Strangely, God has no memory. God has no memory of our ills. God never punishes sin. God never, at any time in the history of the world, has punished a sinner. Every sinner is punished by his own act of sinning, and not by any act of God. Oh, I’ve heard people complain that when the traffic officer caught them, and the judge fined them, that of course it was the judge that did it, or the traffic officer that did it. It never was the fact that they were violating the law. Now, as a matter of fact, no traffic officer ever punished a person, and no traffic judge ever punished a person. It was the violation of the traffic law that brought the punishment. Had there been no violating of the traffic law, there would have been no arresting and there would have been no fining.
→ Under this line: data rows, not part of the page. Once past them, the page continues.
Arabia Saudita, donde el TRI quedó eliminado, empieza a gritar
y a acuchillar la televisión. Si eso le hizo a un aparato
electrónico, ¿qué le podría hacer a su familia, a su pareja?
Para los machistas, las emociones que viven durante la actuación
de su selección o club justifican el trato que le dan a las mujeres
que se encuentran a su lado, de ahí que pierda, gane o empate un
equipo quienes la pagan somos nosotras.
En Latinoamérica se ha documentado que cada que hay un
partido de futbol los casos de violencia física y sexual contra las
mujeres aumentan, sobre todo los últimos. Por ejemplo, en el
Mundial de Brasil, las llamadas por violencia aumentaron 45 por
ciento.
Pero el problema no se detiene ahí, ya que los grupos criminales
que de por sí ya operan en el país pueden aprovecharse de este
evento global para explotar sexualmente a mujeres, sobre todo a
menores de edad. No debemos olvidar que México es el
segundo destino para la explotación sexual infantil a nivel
Let’s be honest about that; that no policeman ever punishes us for anything, and no judge ever punishes us, or ever has punished anyone; the crime we have committed brought about the punishment, not the judge and not the officer. And so it is, God has never punished anyone. But there are certain laws of God; if we violate them, we pay the penalty of that violation, and God doesn’t even know that the law’s been violated. We are aware of the violation, and of the penalty. So never, in any problem that you have; never hold the thought that God is withholding your good because of some sin of omission or commission, some fault; never believe that you are being punished by any God withholding of anything, else you have not even a nearly correct concept of God.

Now, correct this also; God Is not a giving God, and God is not a withholding God. God never gives anything. God never bestows anything. God is not withholding, and therefor God can not give. You could pray to the sun for sunshine, but the sun is not withholding sunshine, and it has no sunshine to give. The sun is shining. God is being. There’s no use praying to God. God is already Being. Do not pray to God. And do not pray God for anything, else you have not even nearly correct concept of God. God has nothing to give you. God has nothing to withhold from you. God will never give you any more than God is giving you now. If God had something that you required, and is withholding it, God is a monster. If God is waiting for you to be good, or deserving; if God is waiting for you to find the right practitioner, or the right method of prayer, or the right form of treatment, God is a monster. Oh no, God is no monster. God is love. And because God is love, God is forever loving, and there is no love in withholding, and there is no love in punishment. God is love. God is being love. God is life. God is being life. God is not withholding life from anyone. Nor is God going to bestow life, since God is Itself life, and there is no unexpressed life. So God has no life to bestow. That would mean, God up here with a life, and out here a vacuum, and all of a sudden; life. Oh no… No.